> Work order
In the text on compiling circuits below, copy word for word the passage that begins at "Compiling circuits¶" and ends after "of smaller circuits.".

> Text segment
Compiling circuits¶
PennyLane offers multiple tools for compiling circuits. We use the term “compilation” here in a loose sense as the process of transforming one circuit into one or more differing circuits. A circuit could be either a quantum function or a sequence of operators. For example, such a transformation could replace a gate type with another, fuse gates, exploit mathematical relations that simplify an observable, or replace a large circuit by a number of smaller circuits.
Compilation functionality is mostly designed as transforms; see the the transforms documentation for more details, as well as information on how to write your own custom transforms.
In addition to quantum circuit transforms, PennyLane also
supports experimental just-in-time compilation, via the qjit() decorator and
Catalyst. This is more general, and
supports full hybrid compilation — compiling both the classical and quantum components
of your workflow into a binary that can be run close to the accelerators.

> Information supplied
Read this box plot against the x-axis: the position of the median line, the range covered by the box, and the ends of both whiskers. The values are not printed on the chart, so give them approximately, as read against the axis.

> Reply
Compiling circuits¶
PennyLane offers multiple tools for compiling circuits. We use the term “compilation” here in a loose sense as the process of transforming one circuit into one or more differing circuits. A circuit could be either a quantum function or a sequence of operators. For example, such a transformation could replace a gate type with another, fuse gates, exploit mathematical relations that simplify an observable, or replace a large circuit by a number of smaller circuits.